数据增强(Data Augmentation)

[TOC]

1.在pipeline的何处进行增强数据

线下增强（offline augmentation）：事先执行所有转换，实质上会增加数据集的大小，适用于较小的数据集；

线上增强（online augmentation）：在送入机器学习之前，在小批量（mini-batch）上执行这些转换；

2.常见的数据增强技术

(1) 几何变换类

几何变换类即对图像进行几何变换，包括翻转，旋转，裁剪，变形，缩放等各类操作；

(2) 颜色变换类

上面的几何变换类操作，没有改变图像本身的内容，它可能是选择了图像的一部分或者对像素进行了重分布。如果要改变图像本身的内容，就属于颜色变换类的数据增强了，常见的包括噪声、模糊、颜色变换、擦除、填充等；

(3) 其他

GAN生成数据集，mosaic拼接四张图片等；

2.1 翻转（Flip）

可以对图片进行水平和垂直翻转，从左侧开始，原始图片，水平翻转的图片，垂直翻转的图片。

2.2 旋转（Rotation）

从左向右，图像相对于前一个图像顺时针旋转90度

2.3 缩放比例（Scale）

图像可以向外或向内缩放。向外缩放时，最终图像尺寸将大于原始图像尺寸。大多数图像框架从新图像中剪切出一个部分，其大小等于原始图像。从左到右，原始图像，向外缩放10%，向外缩放20%

2.4 裁剪（Crop）

与缩放不同，我们只是从原始图像中随机抽样一个部分。然后，我们将此部分的大小调整为原始图像大小。这种方法通常称为随机裁剪（random crop）。从左至右，原始图像，左上角裁剪的图像，右下角裁剪的图像。

2.5 移位（Translation）

移位只涉及沿X或Y方向（或两者）移动图像。从左至右，原始图像，向右移位，向上移位。

2.6 调整大小（Resize）

对图像进行缩放，以保证模型具有尺度不变性

2.7 高斯噪声（Gaussian Noise）

神经网络试图学习可能无用的高频特征（大量出现的模式）时，通常会发生过度拟合。具有零均值的高斯噪声基本上在所有频率中具有数据点，从而有效地扭曲高频特征，添加适量的噪音可以增强学习能力。从左至右，原始图形，加入高斯噪声图片，加入盐和胡椒噪声图片

2.8 RGB 颜色扰动（Color distortion）& 调整亮度，对比度，饱和度，色调（brightness, contrast, saturation, and hue）

2.9 随机擦除（Random erase、CutOut）

对图像中随机选取一个矩形区域用特定的值(随机值或者数据均值)进行覆盖

2.10 Mixup

对两张图像和对应标签进行线性叠加

2.11 CutMix

在Mixup和CutOut的基础上，将图像中的某一区域去除，填充成另一图像

2.12 GAN

风格转换、生成fake图片

2.13 Mosaic

mosaic 利用了四张图片拼接，丰富检测物体的背景，而且在BN计算的时候一下子会计算四张图片的数据

参考资料：

【1】Data Augmentation | How to use Deep Learning when you have Limited Data

【2】知乎-深度学习中的数据增强方法都有哪些？

【3】CSDN-深度学习数据增强方法总结

3.动手实践

基于SSD的数据增强，代码如下：

import torchvision.transforms.functional as FT

1.flip

def flip(image, boxes):
    # Flip image
    new_image = FT.hflip(image)

    # Flip boxes
    new_boxes = boxes
    new_boxes[:, 0] = image.width - boxes[:, 0] - 1
    new_boxes[:, 2] = image.width - boxes[:, 2] - 1
    new_boxes = new_boxes[:, [2, 1, 0, 3]]
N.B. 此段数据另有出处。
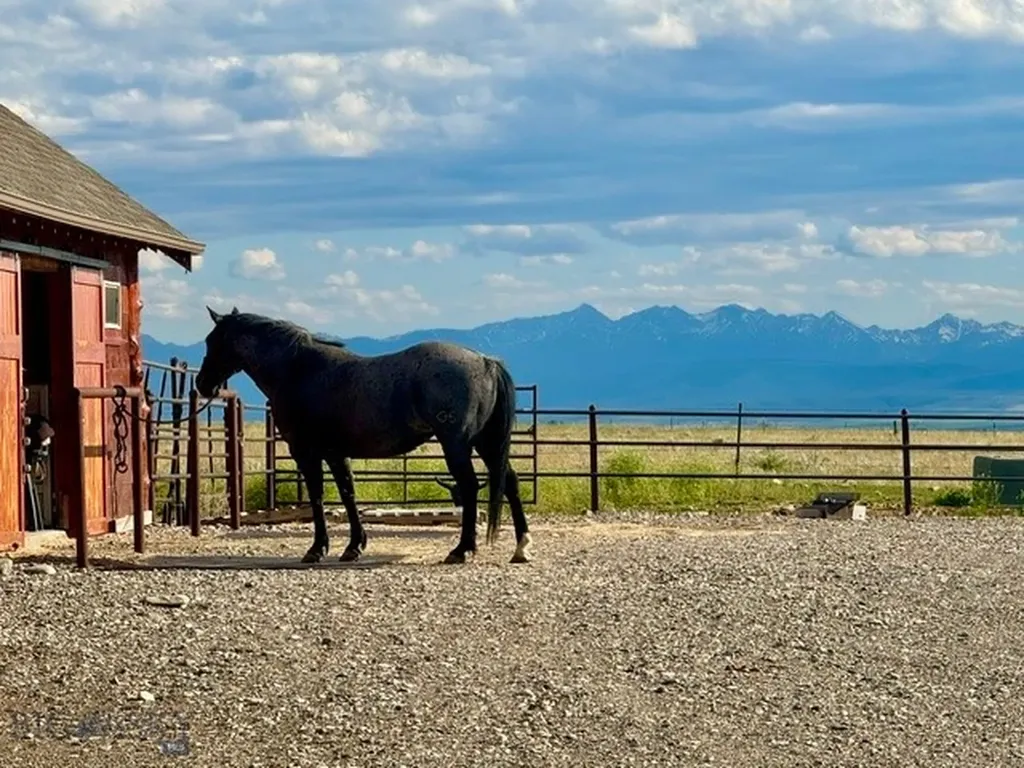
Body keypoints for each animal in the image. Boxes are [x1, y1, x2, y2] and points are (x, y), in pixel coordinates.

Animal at [193, 307, 533, 565]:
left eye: (212, 341)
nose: (202, 384)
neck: (297, 369)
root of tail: (486, 361)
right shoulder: (335, 452)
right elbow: (348, 494)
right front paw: (354, 546)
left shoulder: (306, 451)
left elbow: (318, 496)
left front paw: (317, 549)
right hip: (485, 442)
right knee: (510, 482)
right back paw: (521, 547)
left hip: (458, 444)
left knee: (471, 486)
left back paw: (462, 550)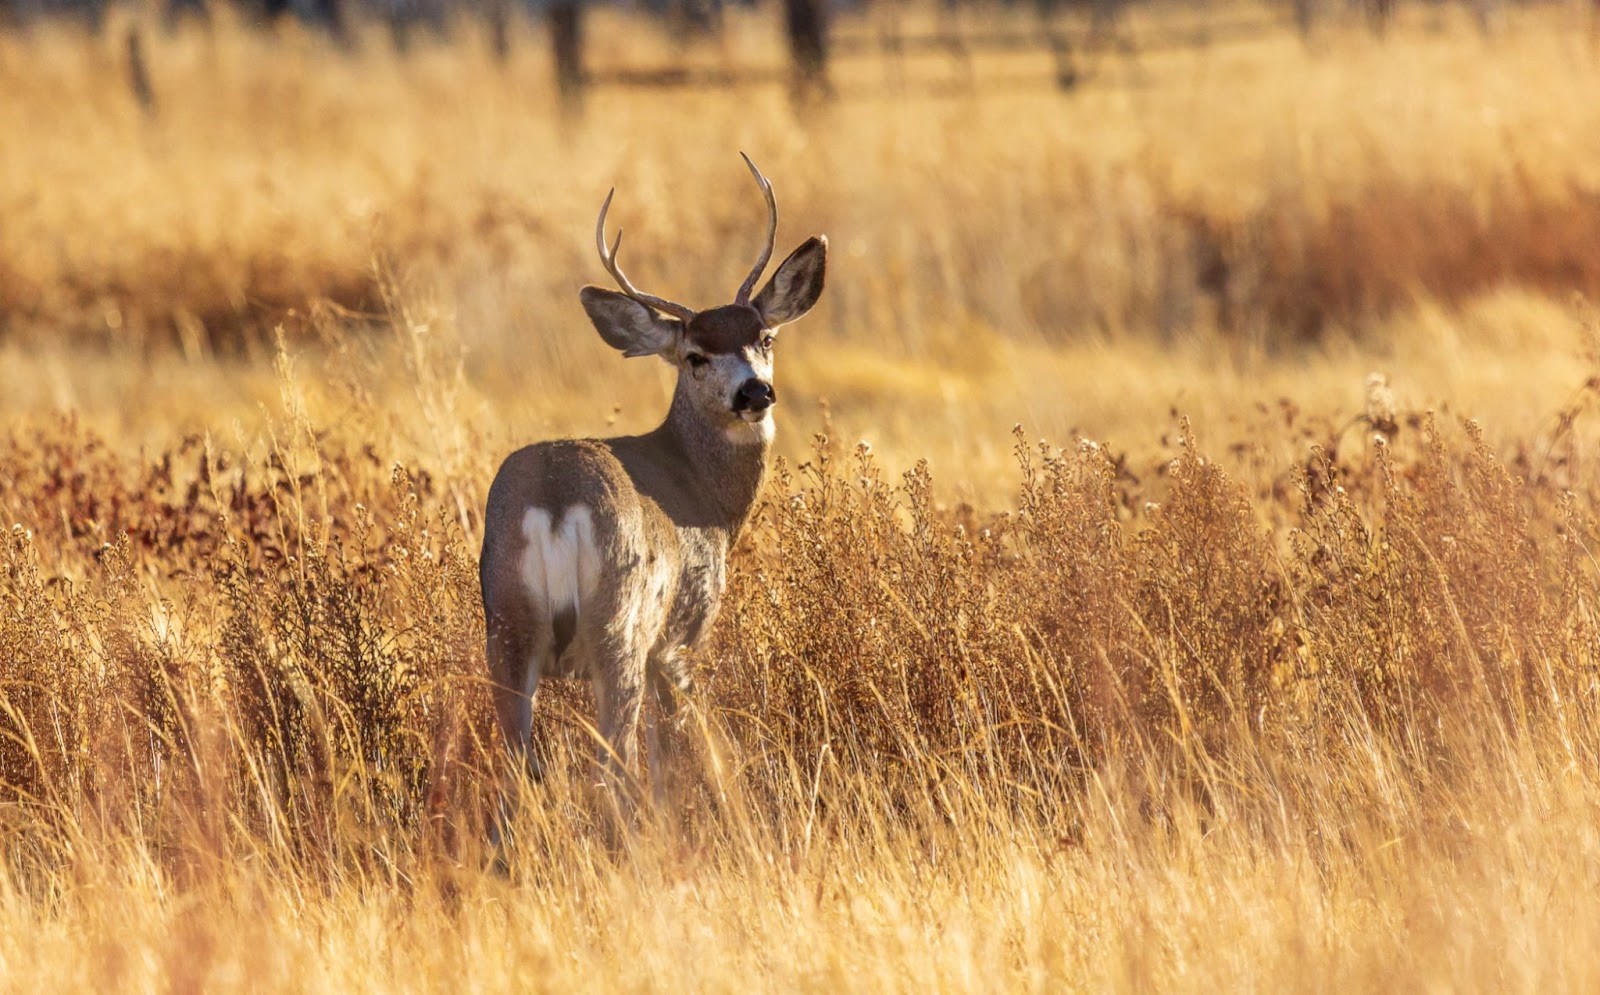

    return new_image, new_boxes

2.resize

def resize(image, boxes, dims=(300, 300), return_percent_coords=True):
    # Resize image
    new_image = FT.resize(image, dims)

    # Resize bounding boxes
    old_dims = torch.FloatTensor([image.width, image.height, image.width, image.height]).unsqueeze(0)
    new_boxes = boxes / old_dims  # percent coordinates

    if not return_percent_coords:
        new_dims = torch.FloatTensor([dims[1], dims[0], dims[1], dims[0]]).unsqueeze(0)
        new_boxes = new_boxes * new_dims

    return new_image, new_boxes

3.padding

def expand(image, boxes, filler):
    """Helps to learn to detect smaller objects.
    """
    original_h = image.size(1)
    original_w = image.size(2)
    max_scale = 4
    scale = random.uniform(1, max_scale)
    new_h = int(scale * original_h)
    new_w = int(scale * original_w)

    # Create such an image with the filler
    filler = torch.FloatTensor(filler)  # (3)
    new_image = torch.ones((3, new_h, new_w), dtype=torch.float) * filler.unsqueeze(1).unsqueeze(1)  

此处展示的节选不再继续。